Request 1 — Retype the part of the article on Lee Speed rifles starting at "Gavin Gardiner had" and ending at "as stalking rifles.", word for word.
begin Quoted text
Working my way through the auction catalogues heading toward the December sales in London, I was side-tracked from my usual quest for quality double rifles and shotguns by the appearance, in the bolt-rifle section, of a style of sporting gun that has largely become lost in our historical archive.
While many modern custom rifles are still built on classic Mauser ’98 actions, the British equivalent has all but disappeared from the lexicon of hunting rifles. While the WW2 German army were cycling 8mm rounds through their Mausers, the Brits were equipped with a .303 calibre rifle based on the Lee bolt-action. During the first third of the 20th century, both Mauser and Lee actions appeared as sporting rifles. A refresher course on this out-of-favour classic is due.
The Mauser, like the Lee, originated as a military action. The qualities of the Mauser are well known. It is very robust and un-fussy, able to cope with dirty conditions and poor maintenance, as well as being strong enough to fire fairly large calibre rounds. The Lee is a rather more delicate, with a shorter pull, and suited to the 30-calibre rounds that it was developed with from the outset (‘though it was adapted as a .405 by Remington in the late 19th century). The advantage of the Lee as a battle rifle was the rapidity of fire achieved by skilled troops. The Germans, famously, once believed themselves to be facing automatic weapons when engaged by British soldiers laying down rapid fire from their ten-shot magazine Lee-Enfields.
In civilian form, the Lee action began with black powder propellant and Metford rifling. This was swapped for Enfield pattern rifling in the nitro era. The military forms of the rifle being the many variants of the SMLE (Short Magazine Lee Enfield), while the sporting equivalent was known as the Lee Speed. As is common in firearm nomenclature, the patentees of the various parts are amalgamated to make the name. In this case, James Paris Lee was the patentee of the bolt action and Joseph Speed was the senior manager at the Royal small Arms Factory at Enfield Lock at the time the military versions were adapted and improved.
The standard military configuration of the MK4 Lee-Enfield had a 25 1/4” barrel and weighed approximately 9lbs with a stock length of around 13 1/2”. The sporterised versions of the rifle differed, as one would expect. A typical early example, by LSA, has Metford rifling, weighs 7lbs 11oz, with a well figured 14 1/2” pistol-hand stock, open sights sighted from 100 yards to 1,000 yards. The 24” barrel is stocked as a conventional sporting rifle with the half-stock forend rather than the full wood covered barrel of the military version. This was for sale at Bonhams in December, with a reserve of £800.
Gavin Gardiner had a BSA manufactured Lee Speed, shot and regulated by Army & Navy, as the first of several Lee Speed rifles in his December sale. These illustrated the practice of well-known gun makers having these rifles in stock as stalking rifles.
.303 is a very capable deer calibre and these rifles were well made and practical, as well as being quite handsome. Gavin’s collection included examples by J. Graham of Inverness, Westley Richards, Wilkinson Sword and W.J Jeffery. Specifications are very similar, with barrel lengths of 24”-25” being normal and 21” the shortest. Weights ran from 7lb 9oz to 6lb 10oz. Quality walnut and pistol grip stocks are universal. Prices for these rifles were between £200 and £500.
end Quoted text
begin Given data
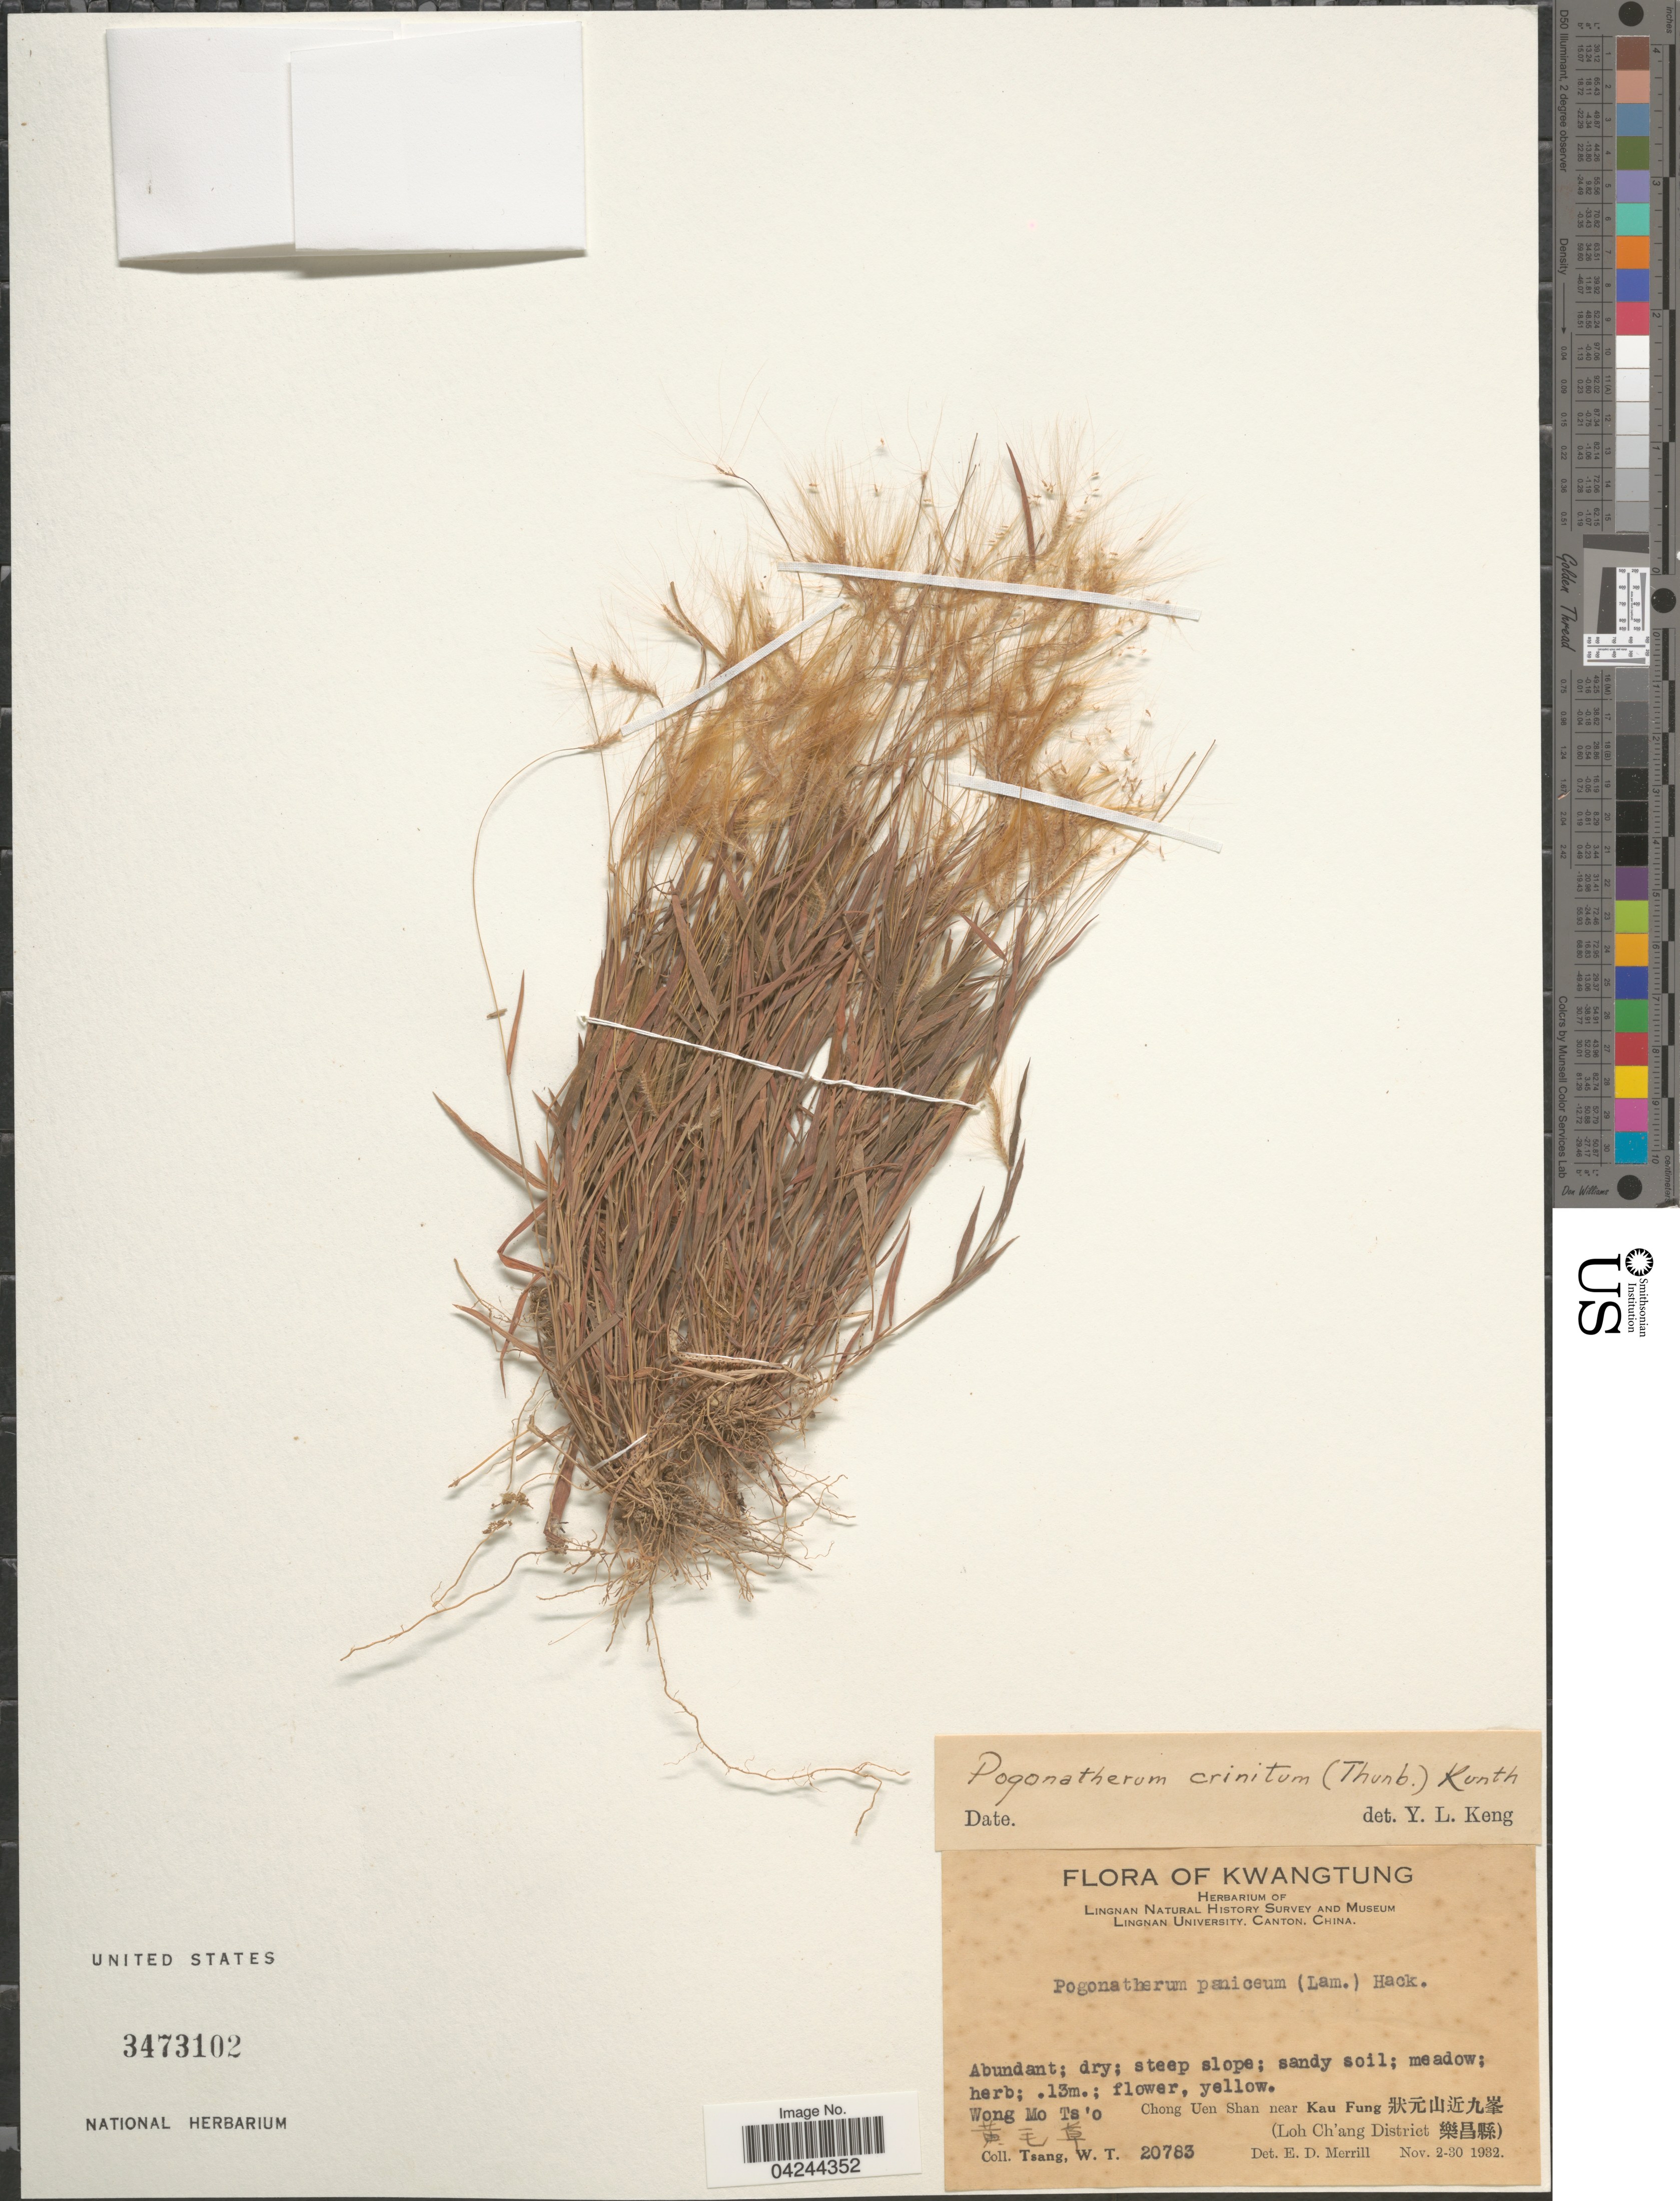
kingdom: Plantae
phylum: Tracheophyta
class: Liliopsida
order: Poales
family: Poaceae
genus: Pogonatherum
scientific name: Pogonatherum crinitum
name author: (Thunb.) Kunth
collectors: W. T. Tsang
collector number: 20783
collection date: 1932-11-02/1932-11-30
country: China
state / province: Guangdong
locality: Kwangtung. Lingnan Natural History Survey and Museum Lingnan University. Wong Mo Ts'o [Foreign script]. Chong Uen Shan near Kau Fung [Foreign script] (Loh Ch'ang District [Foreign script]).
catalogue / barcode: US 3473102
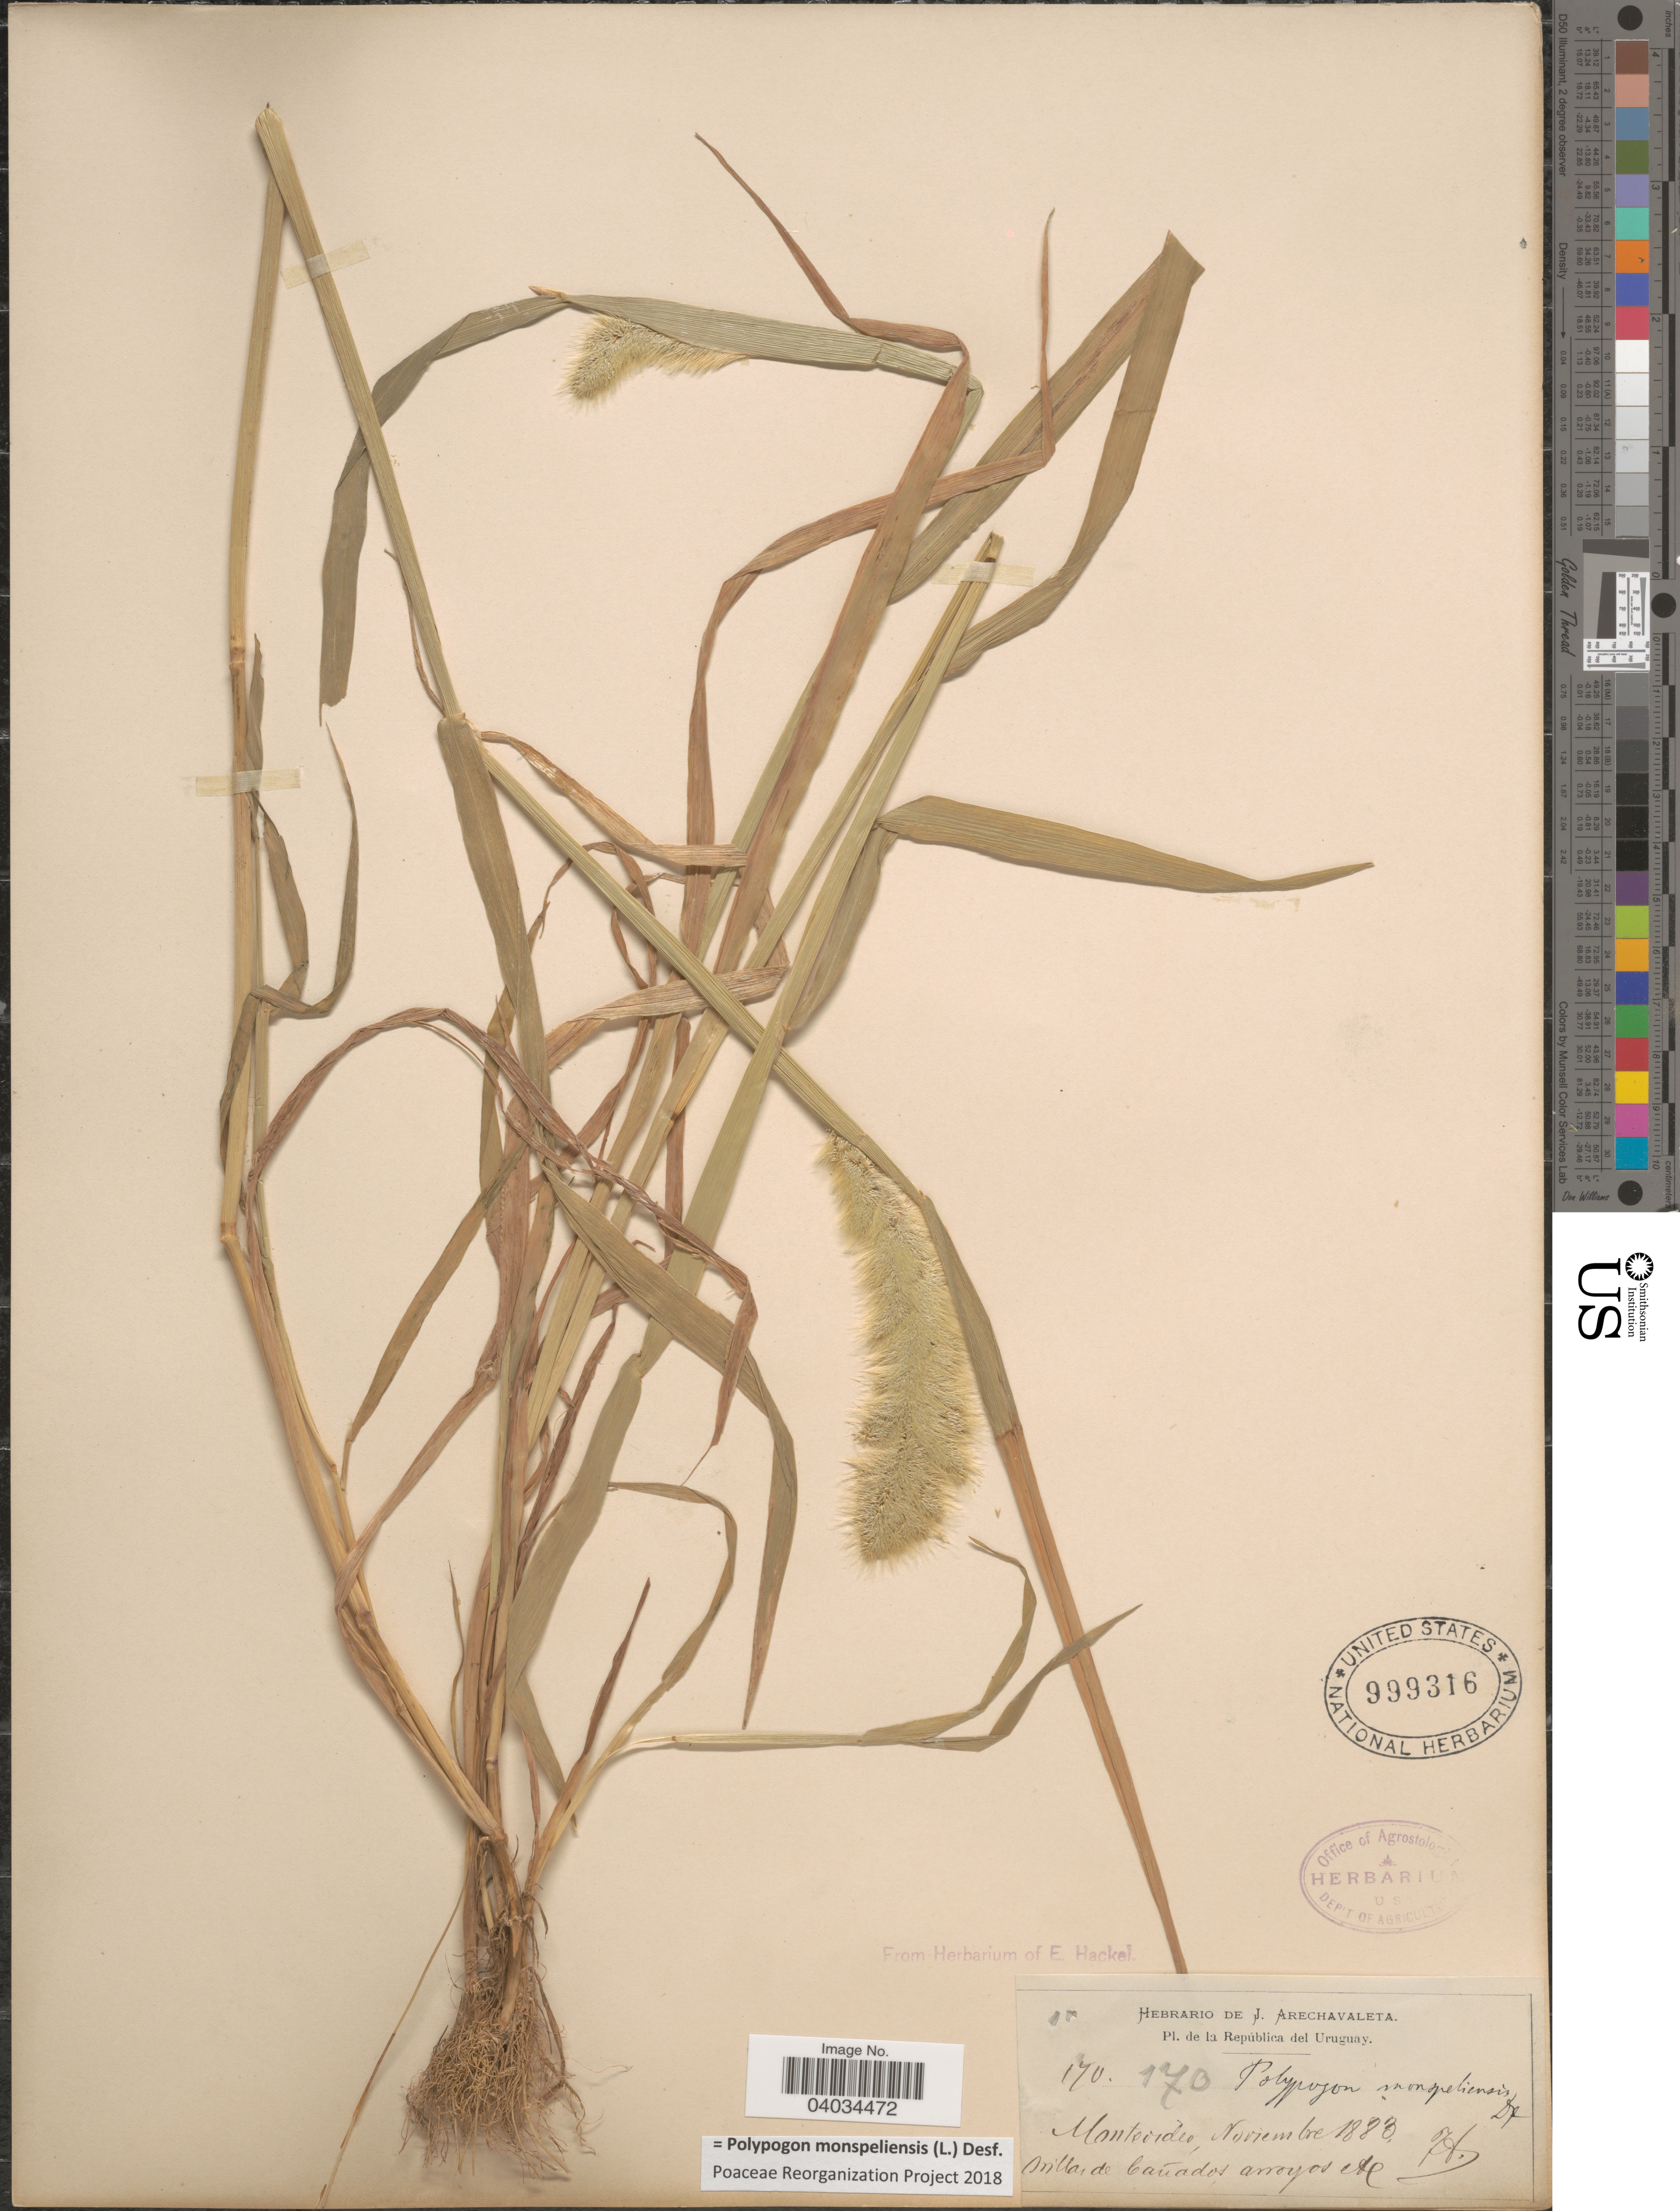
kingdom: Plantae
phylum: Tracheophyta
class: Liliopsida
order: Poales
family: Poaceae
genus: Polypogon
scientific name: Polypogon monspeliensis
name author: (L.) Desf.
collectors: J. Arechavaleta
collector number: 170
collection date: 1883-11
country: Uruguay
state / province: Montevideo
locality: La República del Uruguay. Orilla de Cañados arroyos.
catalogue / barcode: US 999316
end Given data
Request 2 — Echo the lines of the plant specimen records starting at the line that contains "genus: Pogonatherum" and ending at the line that contains "scientific name: Polypogon monspeliensis", leaving out the pictures.

Final result 1 —
Gavin Gardiner had a BSA manufactured Lee Speed, shot and regulated by Army & Navy, as the first of several Lee Speed rifles in his December sale. These illustrated the practice of well-known gun makers having these rifles in stock as stalking rifles.

Final result 2 —
genus: Pogonatherum
scientific name: Pogonatherum crinitum
name author: (Thunb.) Kunth
collectors: W. T. Tsang
collector number: 20783
collection date: 1932-11-02/1932-11-30
country: China
state / province: Guangdong
locality: Kwangtung. Lingnan Natural History Survey and Museum Lingnan University. Wong Mo Ts'o [Foreign script]. Chong Uen Shan near Kau Fung [Foreign script] (Loh Ch'ang District [Foreign script]).
catalogue / barcode: US 3473102
kingdom: Plantae
phylum: Tracheophyta
class: Liliopsida
order: Poales
family: Poaceae
genus: Polypogon
scientific name: Polypogon monspeliensis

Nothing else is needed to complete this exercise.